Pour répondre au défi climatique, Pierre Calame nous a envoyé le message suivant : « Avec les alliés, de plus en plus nombreux de « compte carbone », https://comptecarbone.cc/, nous sommes arrivés à la conviction que seule l’allocation à tous d’un quota égal d’émissions annuelles de gaz à effet de serre répondait au défi climatique ». Pour que chacun comprenne ce dont il s’agit, nous reproduisons son texte : « A question radicale, solution radicale »[1]
« Nous ne sommes pas des ascètes. Il nous faut la vie large ».
C’est cette citation de Jean Jaurès que Paul Magnette met en exergue de son livre. Il écrit notamment : « Soumettre la sphère de la production et de la consommation à la délibération démocratique, n’est-ce pas la manière de se poser enfin les questions trop longtemps éludées, « que produire et comment produire » pour répondre aux besoins humains[2], tout en respectant les limites physiologiques des humains et les limites de notre environnement naturel ?[3]». Pour nous inciter à consommer toujours davantage les moyens sont énormes : « aux Etats-Unis, le budget annuel alloué par les entreprises à la publicité commerciale équivaut au double des dépenses d’enseignement »[4]

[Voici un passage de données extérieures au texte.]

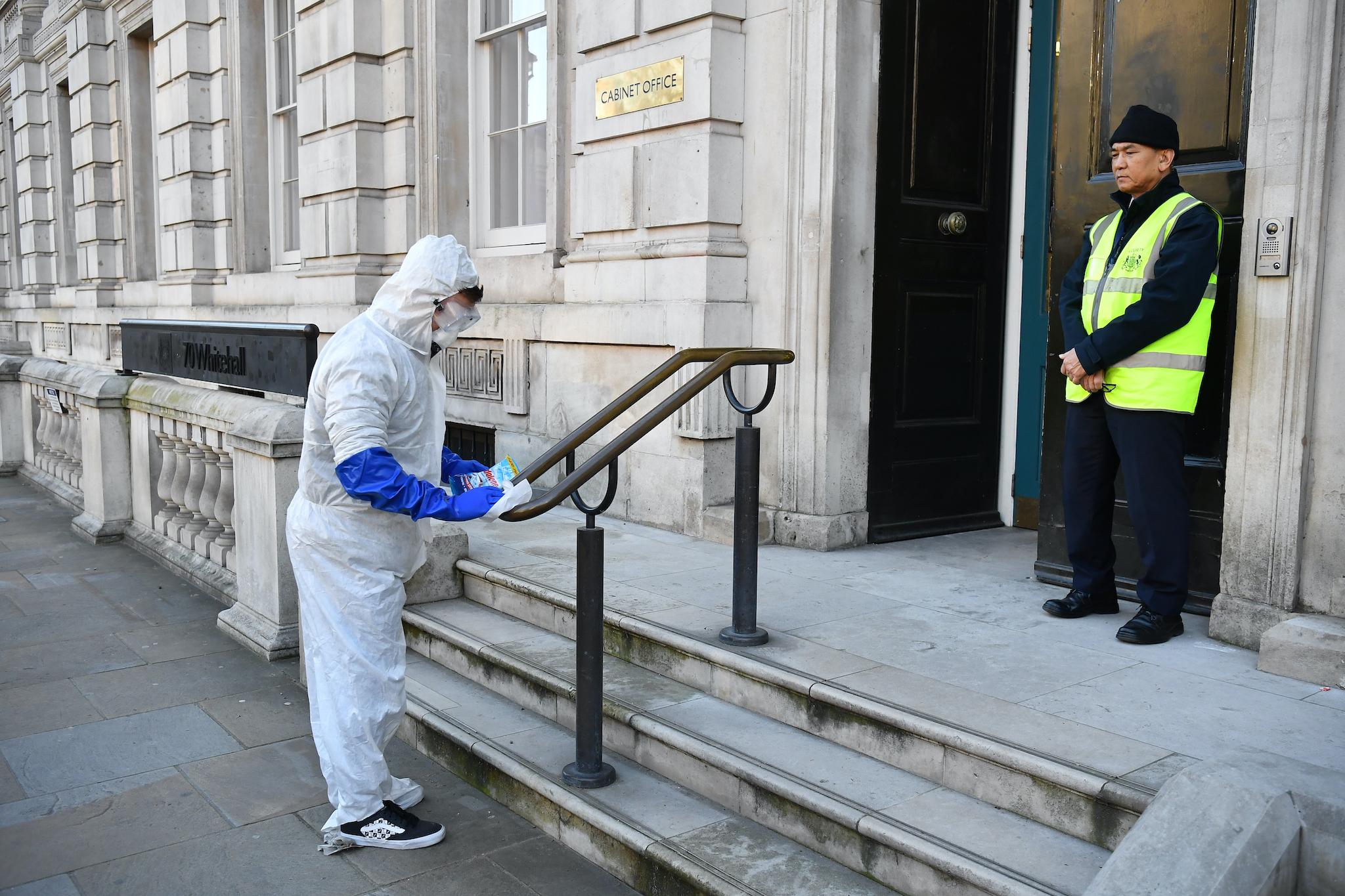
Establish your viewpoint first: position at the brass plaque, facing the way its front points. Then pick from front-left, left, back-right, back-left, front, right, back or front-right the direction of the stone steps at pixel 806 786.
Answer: front-left

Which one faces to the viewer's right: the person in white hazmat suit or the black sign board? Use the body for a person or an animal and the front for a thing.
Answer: the person in white hazmat suit

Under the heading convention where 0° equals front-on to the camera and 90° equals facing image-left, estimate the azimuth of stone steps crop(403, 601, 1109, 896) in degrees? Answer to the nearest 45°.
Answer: approximately 45°

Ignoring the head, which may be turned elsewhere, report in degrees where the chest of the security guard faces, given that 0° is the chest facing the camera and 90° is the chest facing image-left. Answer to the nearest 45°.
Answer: approximately 45°

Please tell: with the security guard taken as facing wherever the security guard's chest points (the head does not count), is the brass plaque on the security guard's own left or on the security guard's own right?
on the security guard's own right

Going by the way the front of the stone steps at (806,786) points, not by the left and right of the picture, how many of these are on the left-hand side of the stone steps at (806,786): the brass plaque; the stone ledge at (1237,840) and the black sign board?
1

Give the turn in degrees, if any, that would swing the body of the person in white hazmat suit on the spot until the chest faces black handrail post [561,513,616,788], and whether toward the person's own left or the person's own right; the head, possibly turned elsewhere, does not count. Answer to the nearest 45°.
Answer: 0° — they already face it

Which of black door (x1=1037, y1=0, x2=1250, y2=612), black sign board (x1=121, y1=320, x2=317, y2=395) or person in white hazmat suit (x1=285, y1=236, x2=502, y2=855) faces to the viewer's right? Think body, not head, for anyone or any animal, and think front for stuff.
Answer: the person in white hazmat suit

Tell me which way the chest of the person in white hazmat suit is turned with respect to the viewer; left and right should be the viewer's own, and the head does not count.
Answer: facing to the right of the viewer

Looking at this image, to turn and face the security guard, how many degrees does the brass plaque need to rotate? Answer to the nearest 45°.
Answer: approximately 90° to its left

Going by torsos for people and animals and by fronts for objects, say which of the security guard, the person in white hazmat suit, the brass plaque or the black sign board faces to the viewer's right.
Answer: the person in white hazmat suit

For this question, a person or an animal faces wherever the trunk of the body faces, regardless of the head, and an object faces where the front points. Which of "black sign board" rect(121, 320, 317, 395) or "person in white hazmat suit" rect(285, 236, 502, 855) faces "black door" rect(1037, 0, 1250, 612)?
the person in white hazmat suit
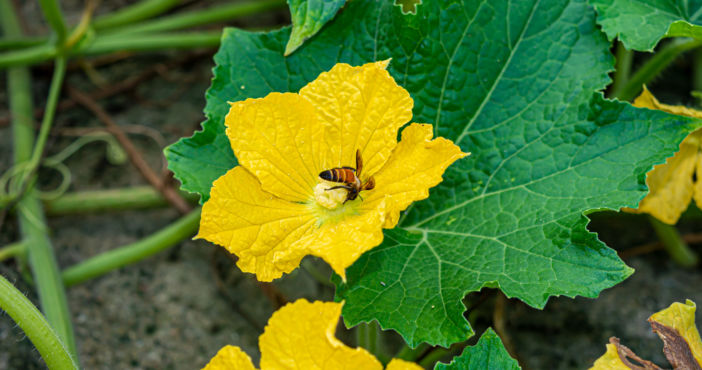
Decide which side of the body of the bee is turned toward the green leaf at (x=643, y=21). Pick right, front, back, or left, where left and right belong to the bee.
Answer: front

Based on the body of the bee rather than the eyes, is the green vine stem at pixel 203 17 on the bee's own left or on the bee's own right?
on the bee's own left

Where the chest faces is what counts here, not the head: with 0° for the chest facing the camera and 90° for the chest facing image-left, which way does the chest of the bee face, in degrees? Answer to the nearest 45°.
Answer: approximately 270°

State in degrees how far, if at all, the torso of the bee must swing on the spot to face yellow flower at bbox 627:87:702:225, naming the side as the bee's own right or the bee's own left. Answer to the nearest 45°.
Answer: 0° — it already faces it

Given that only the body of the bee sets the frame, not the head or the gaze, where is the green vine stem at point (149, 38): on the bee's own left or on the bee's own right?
on the bee's own left

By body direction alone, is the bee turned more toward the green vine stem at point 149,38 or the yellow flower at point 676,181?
the yellow flower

Au contraire, « Il nous faut la vie large ! Toute perspective de transition climatique devrait démontrer que le monde à venir améliorera le bien-être et le plaisir d’une immense majorité de la population. Plutôt que de faire le portrait des cercles de l’enfer où nous plongera le réchauffement climatique, il faut dépeindre…les plaisirs et la beauté d’un monde sans carbone, un monde apaisé, où l’insécurité de l’existence recule sans cesse, où chacun accède à la santé, à l’éducation, à une alimentation et un logement sains, où la jouissance de la nature n’est plus un privilège… »[5]

A condition de mener une autre politique, il s’agit de convaincre une partie de la population tentée aujourd’hui par un repli identitaire mortifère qu’un autre avenir est possible avec la « vie large ». Paul Magnette pour ouvrir le dialogue fait quelques propositions. L’ECCAP, avec d’autres, s’engage dans les mois à venir à ouvrir des débats sur ce que pourrait être une autre politique.  
 

[1] Voir dans l’ECCAP, Pierre Calame : A question radicale, solution radicale.
[2] Questions souvent posées par différents articles de l’ECCAP : voir par exemple Guy Roustang : Esquisse sur les besoins.
[3] P.188 du livre. Nous recommandons vivement également l’interview de Paul Magnette à France Inter le 11 octobre 2022.
[4] P. 78 du livre. Dans un article du Monde des 6/7 nov. 2022, intitulé « Régulons enfin la publicité » un économiste et un politiste écrivent : « Alors qu’Emmanuel Macron annonce « la fin de l’abondance », les quelque 34 milliards d’euros de dépenses annuelles en publicité et marketing promotionnel – un montant comparable à l’effort des entreprises françaises en matière de recherche et développement – continuent de doper des modèles économiques fondés sur la surconsommation et incompatibles avec les limites planétaires ».